Good to see you actually! although circumstances could indeed have been better. I do apologise for not recognizing you initially. My head is still spinning with all the old faces flashing through it. I'm back in the bush in Queensland just like it never happened, it was far too short hope to be back again but not leave it so long this time.

Much love

Kg.

lily was here said...

Sam, its so nice to hear of a gathering involving old friends and suits that was a wedding.. and not, like my life lately, a funeral! Life flashes by so fast. I love (not) how when you get together with old friends,they remember embarrassing things you'd totally forgotten, and vice versa. At one such gathering 2 years ago I was tortured by the fact that most of the gang i hadnt seen for over 20 yrs all remembered that i was the cheekiest person on the planet AND held the record, beating all the guys, for the longest cigarette burn on my arm..something Id totally obliterated from my memory bank... good grief!! Was my face red... and my parents in attendance, both horrified.

Mr. Kim Guthrie said...

SAM

My Blog:

http://iphotographstuff.blogspot.com/

My email: kimguthrie@skymesh.net.au

Unknown said...

Kim, it is a trip, isn't it? I could barely put words together afterwards, so forgive me, if I made no sense.

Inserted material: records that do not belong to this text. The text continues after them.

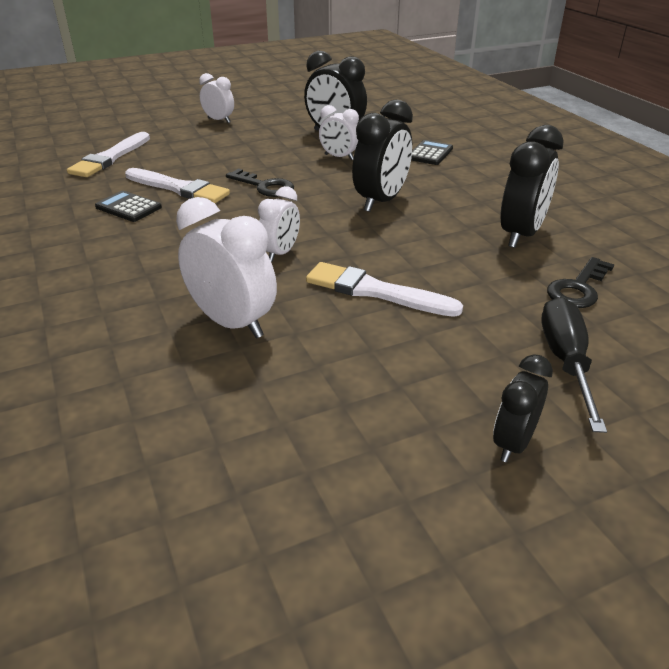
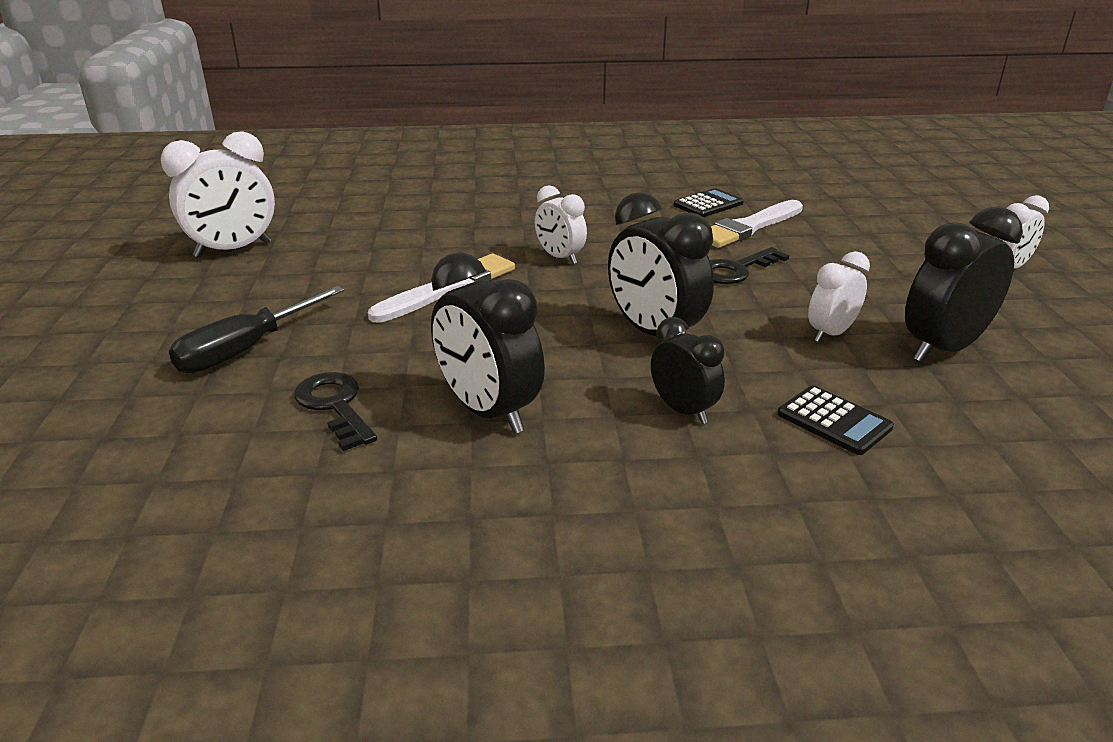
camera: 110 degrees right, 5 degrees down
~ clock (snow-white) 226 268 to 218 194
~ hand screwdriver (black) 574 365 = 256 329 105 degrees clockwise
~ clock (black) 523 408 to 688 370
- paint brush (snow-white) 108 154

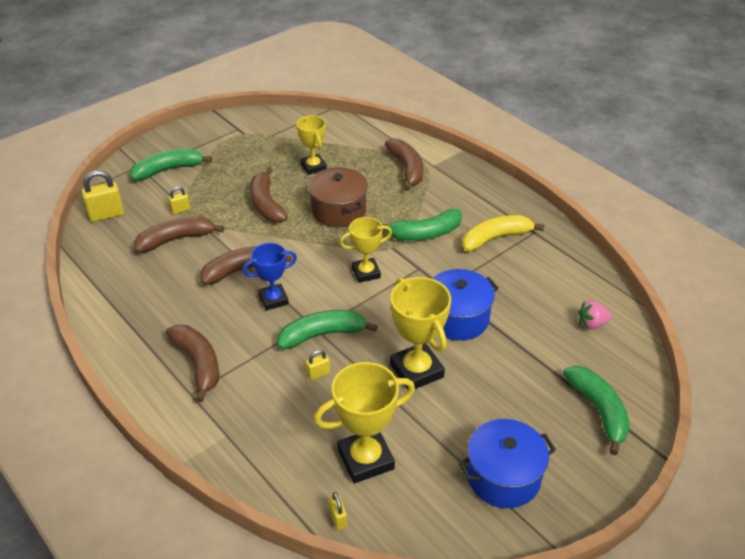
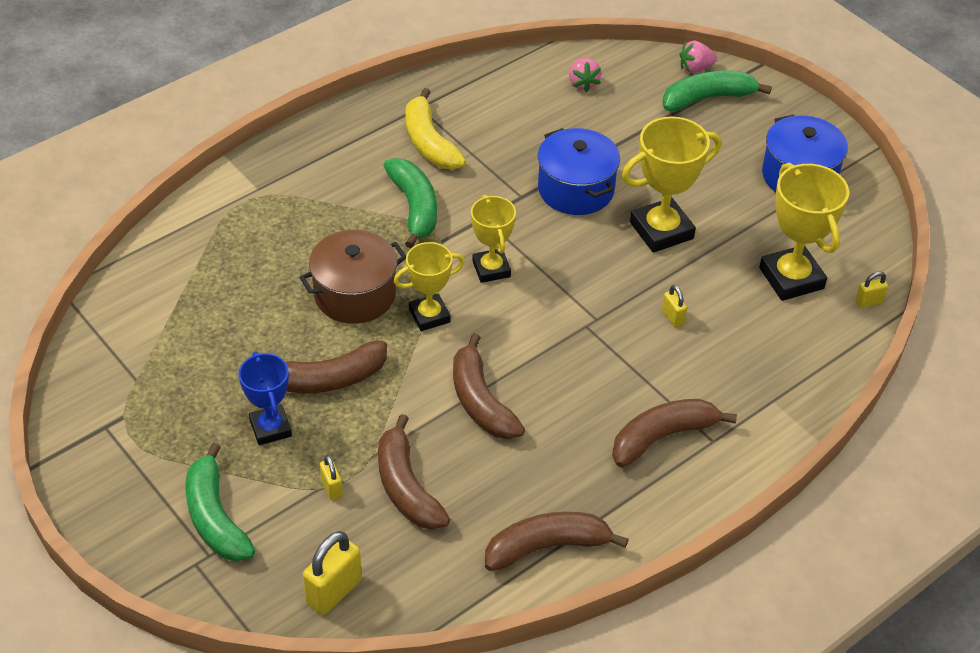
camera: 90 degrees left, 5 degrees up
~ prize cup (cobalt) 269 277 to 265 398
~ padlock (yellow) 103 196 = 332 573 60 degrees clockwise
~ prize cup (yellow) 312 145 to 429 286
~ toy banana (brown) 404 164 to 557 541
+ toy strawberry (rose-pink) 698 56
- toy banana (green) 327 329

Oh, I accidentally posted your email, sorry, I'' try to work out how to get it off ...

And congratulations on the you know what.

cheers

Unknown said...

LWH, Now you are rather cheeky, aren't you? And the cigarette burns? Exactly how long is that record? As long or longer than the cigarette itself?

cheers and love

lily was here said...

As a monkey my dad would say. The scar has faded but it was a good one xxx

ps Sam, keep taking care of yourself!